Born on September 28, 1929, as the oldest child of a musically inclined family in Indore (Madhya Pradesh) — comprising father Dinanath, Lataji, Meena (Khadilkar), Asha (Bhosale), Usha and sole brother Hridaynath — she was tutored by her dad from the age of five and also acted in his musical stage plays, till death in 1942.
Helped by a close family friend, Master Vinayak D. Karnataki, she got a foothold in singing and acting that year with a first Marathi song and a maiden Hindi song in 1943 before shifting to the film industry capital in 1945.
In Bombay (now, Mumbai), she learnt classical music and continued singing the odd songs, till her big break with ‘Dil Mera Toda, Mujhe Kahinka Na Chhoda’ (‘Majboor’, 1948), with full help from Ghulam Haider, whom she later described as her “godfather”.
With a colossus such as Noorjehan still around, Lataji continued her with a few more hits — ‘Aayega Aanewala’ (‘Mahal’, 1949) and ‘Uthaye Ja Unke Sitam’ (‘Andaz’, 1949), heralding her entry with a bang in big-time Bollywood.
Simultaneously, she sang in different Indian languages with aplomb, non-film songs, with her range encompassing classical, tragic, melodious, erotic, melancholic, light, mischievous, depending on the composer, or the heroine, or the song situation.
After the seniors passed away or faded out, Lataji sang expertly and easily with the gen next of male singers such as S.P. Balasubramaniam, Amit Kumar, Shabbir Kumar, Nitin Mukesh, Anwar, Udit Narayan and Sonu Nigam, and astounded her listeners with the seemingly “undying” power and youthfulness of her golden voice.
Over the decades, she was decorated with a multitude of rewards and honours — three Padma awards, five Filmfare Awards, the Dadasaheb Phalke Award — capped by the Bharat Ratna in 2001. More than that, state governments named awards and institutions after her.
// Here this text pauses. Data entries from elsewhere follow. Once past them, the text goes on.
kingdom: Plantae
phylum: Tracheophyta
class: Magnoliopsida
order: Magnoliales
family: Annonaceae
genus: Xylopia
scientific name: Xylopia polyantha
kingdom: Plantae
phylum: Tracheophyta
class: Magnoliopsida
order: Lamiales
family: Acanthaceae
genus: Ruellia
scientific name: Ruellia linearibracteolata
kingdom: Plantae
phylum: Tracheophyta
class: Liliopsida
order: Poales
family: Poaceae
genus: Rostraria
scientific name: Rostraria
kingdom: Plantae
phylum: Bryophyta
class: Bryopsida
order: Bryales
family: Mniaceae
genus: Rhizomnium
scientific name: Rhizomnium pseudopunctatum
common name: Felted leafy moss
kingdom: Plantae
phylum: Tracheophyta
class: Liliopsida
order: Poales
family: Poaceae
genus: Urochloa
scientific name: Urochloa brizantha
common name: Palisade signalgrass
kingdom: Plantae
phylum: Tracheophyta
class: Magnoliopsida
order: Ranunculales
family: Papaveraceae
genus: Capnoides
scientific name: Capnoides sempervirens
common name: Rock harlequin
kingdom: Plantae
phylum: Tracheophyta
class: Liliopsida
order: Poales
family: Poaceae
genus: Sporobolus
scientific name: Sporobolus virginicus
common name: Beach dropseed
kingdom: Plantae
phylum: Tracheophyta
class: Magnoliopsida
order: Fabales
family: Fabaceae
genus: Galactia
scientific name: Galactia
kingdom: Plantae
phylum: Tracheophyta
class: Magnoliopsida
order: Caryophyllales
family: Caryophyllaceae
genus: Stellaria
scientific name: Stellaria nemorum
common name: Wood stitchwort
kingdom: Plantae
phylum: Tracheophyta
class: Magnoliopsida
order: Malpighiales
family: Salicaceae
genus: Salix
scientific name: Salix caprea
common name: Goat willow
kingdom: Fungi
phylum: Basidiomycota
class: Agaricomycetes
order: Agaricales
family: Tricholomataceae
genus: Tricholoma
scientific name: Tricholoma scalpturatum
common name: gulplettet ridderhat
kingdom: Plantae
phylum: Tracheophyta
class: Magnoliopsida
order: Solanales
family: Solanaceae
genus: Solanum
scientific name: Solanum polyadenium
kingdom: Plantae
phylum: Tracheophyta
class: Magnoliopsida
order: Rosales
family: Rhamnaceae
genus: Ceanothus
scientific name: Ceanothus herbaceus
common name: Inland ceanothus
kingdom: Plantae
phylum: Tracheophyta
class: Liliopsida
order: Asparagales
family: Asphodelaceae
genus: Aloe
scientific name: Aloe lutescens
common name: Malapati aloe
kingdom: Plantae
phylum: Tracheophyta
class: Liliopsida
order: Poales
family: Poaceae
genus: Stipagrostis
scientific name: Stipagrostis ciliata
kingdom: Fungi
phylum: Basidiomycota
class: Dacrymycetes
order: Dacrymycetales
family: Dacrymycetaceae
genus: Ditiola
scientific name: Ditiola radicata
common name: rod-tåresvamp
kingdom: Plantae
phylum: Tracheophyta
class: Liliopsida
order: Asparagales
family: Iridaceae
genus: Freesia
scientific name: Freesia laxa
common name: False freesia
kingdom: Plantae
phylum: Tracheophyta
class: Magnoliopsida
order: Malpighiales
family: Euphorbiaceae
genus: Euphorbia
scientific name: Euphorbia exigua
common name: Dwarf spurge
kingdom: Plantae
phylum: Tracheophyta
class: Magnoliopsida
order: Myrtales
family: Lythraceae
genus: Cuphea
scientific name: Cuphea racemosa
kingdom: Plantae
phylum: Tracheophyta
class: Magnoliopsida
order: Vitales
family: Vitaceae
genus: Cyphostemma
Lataji sang at prestigious live concerts or charitable events, enthralling global audiences, picked up more overseas accolades, such as France’s highest civilian honour, Officer of the Legion of Honour, in 2007, briefly dabbled in high-end merchandise, such as signature jewellery and perfumes, launched a production and music house, and entered into international music collaborations.
Death has only removed her physically. The legacies she leaves behind will outlive her for decades.